Affordable Health Care Reform Quickbites #41 - INCREASING ACCESS TO AFFORDABLE CARE
Increasing Access to Medicaid
Effective January 1, 2014
Americans who earn less than 133 percent of the poverty level (approximately $14,000 for an individual and $29,000 for a family of four) will
be eligible to enroll in Medicaid. States will receive 100 percent federal funding for the first three years to support this expanded coverage, phasing to 90
percent federal funding in subsequent years.
Affordable Health Care Reform Quickbites #42 - IMPROVING QUALITY AND LOWERING COSTS
Makes Care More Affordable
Effective January 1, 2014
Tax credits to make it easier for the middle class to afford insurance will become available for people with incomes above 100 percent and
below 400 percent of poverty ($43,000 for an individual or $88,000 for a family of four in 2010) who are not eligible for or offered other affordable coverage.
These individuals may also qualify for reduced cost-sharing (e. g. copayments, coinsurance, and deductibles).
Affordable Health Care Reform Quickbites #43 - NEW CONSUMER PROTECTIONS
Ensuring Coverage for Individuals Participating in Clinical Trials
Effective January 1, 2014
Insurers will be prohibited from dropping or limiting coverage because an individual chooses to participate in a clinical trial. This applies
to all clinical trials that treat cancer or other life-threatening diseases.

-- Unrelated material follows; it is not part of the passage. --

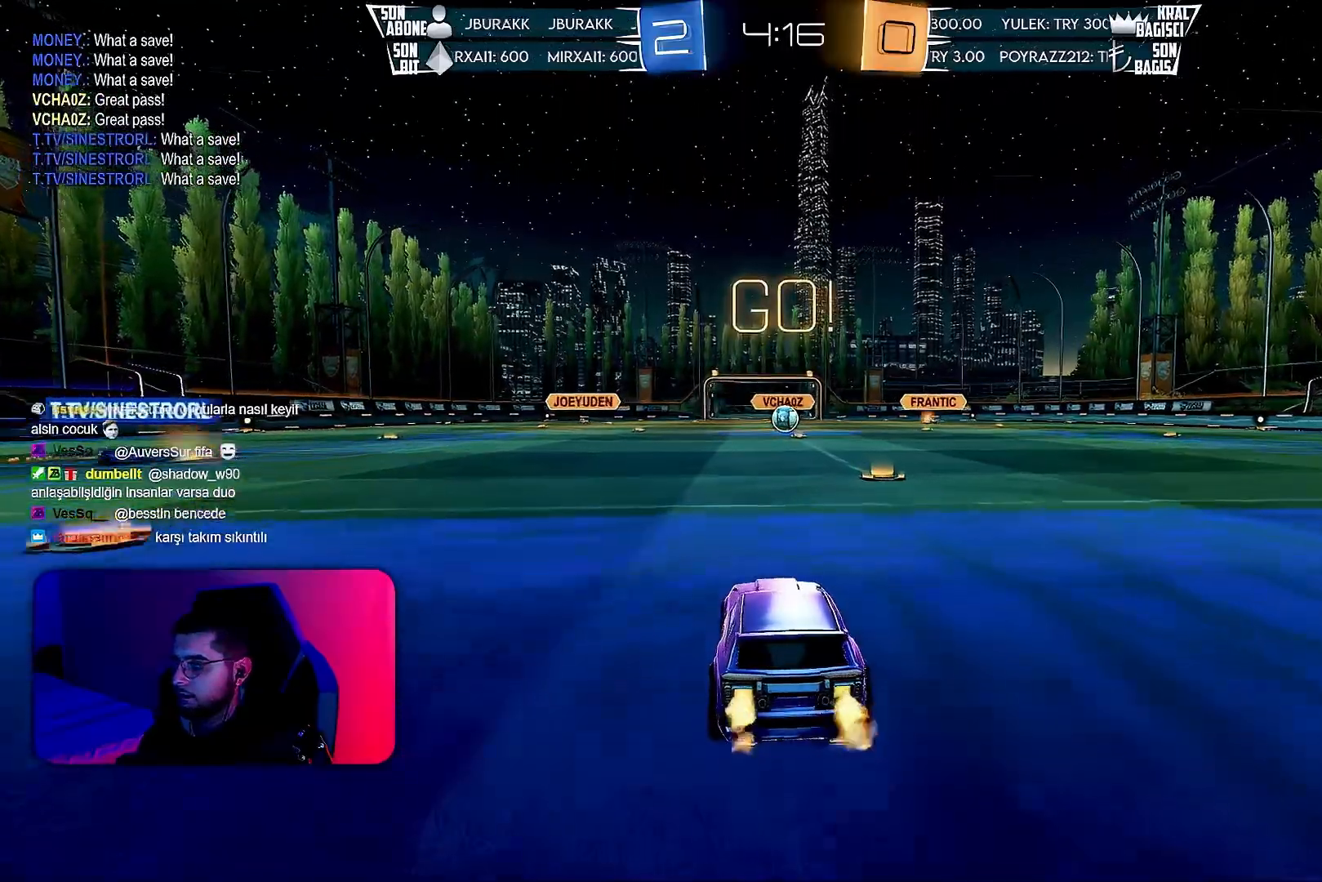
{"buttons": ["L1", "R2"], "left_stick": "down", "events": [[33, "left_stick", "left"], [50, "CROSS", "down"], [50, "R1", "down"], [117, "CROSS", "up"], [117, "left_stick", "up"], [133, "L1", "down"], [183, "CROSS", "down"], [233, "left_stick", "right"], [267, "CROSS", "up"], [267, "R1", "up"], [283, "left_stick", "down"]]}
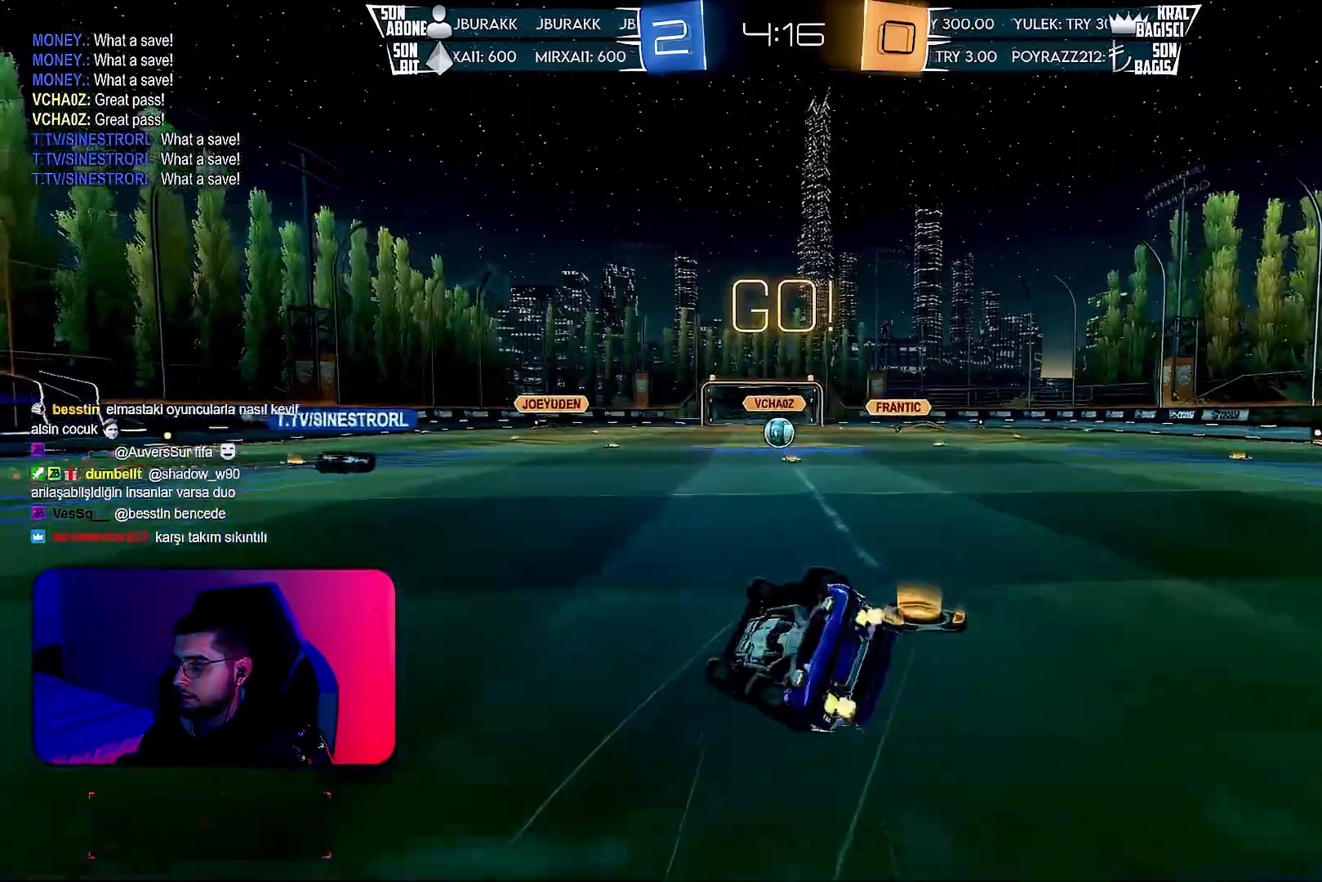
{"buttons": ["R2"], "left_stick": "center", "events": [[50, "left_stick", "down-right"], [167, "left_stick", "right"], [267, "left_stick", "down-right"], [467, "L1", "up"], [483, "left_stick", "center"]]}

Affordable Health Care Reform Quickbites #45 - NEW CONSUMER PROTECTIONS
No Discrimination Due to Pre-Existing Conditions or Gender
Effective January 1, 2014
The law implements strong reforms that prohibit insurance companies from refusing to sell coverage or renew policies because of an
individual?s pre-existing conditions. Also, in the individual and small group market, it eliminates the ability of insurance companies to charge higher rates
due to gender or health status.
Affordable Health Care Reform Quickbites #46 - IMPROVING QUALITY AND LOWERING COSTS
Increasing Small Business Health Insurance Tax Credit
Effective January 1, 2014
The law implements the second phase of the small business tax credit for qualified small businesses and small non-profit organizations. In
this phase, the credit is up to 50 percent of the employer?s contribution to provide health insurance for employees. There is also up to a 35 percent credit for
small non-profit organizations.
Affordable Health Care Reform Quickbites #47 - IMPROVING QUALITY AND LOWERING COSTS
Paying Physicians Based on Value Not Volume
Effective January 1, 2015
A new provision will tie physician payments to the quality of care they provide. Physicians will see their payments modified so that those
who provide higher value care will receive higher payments than those who provide lower quality care.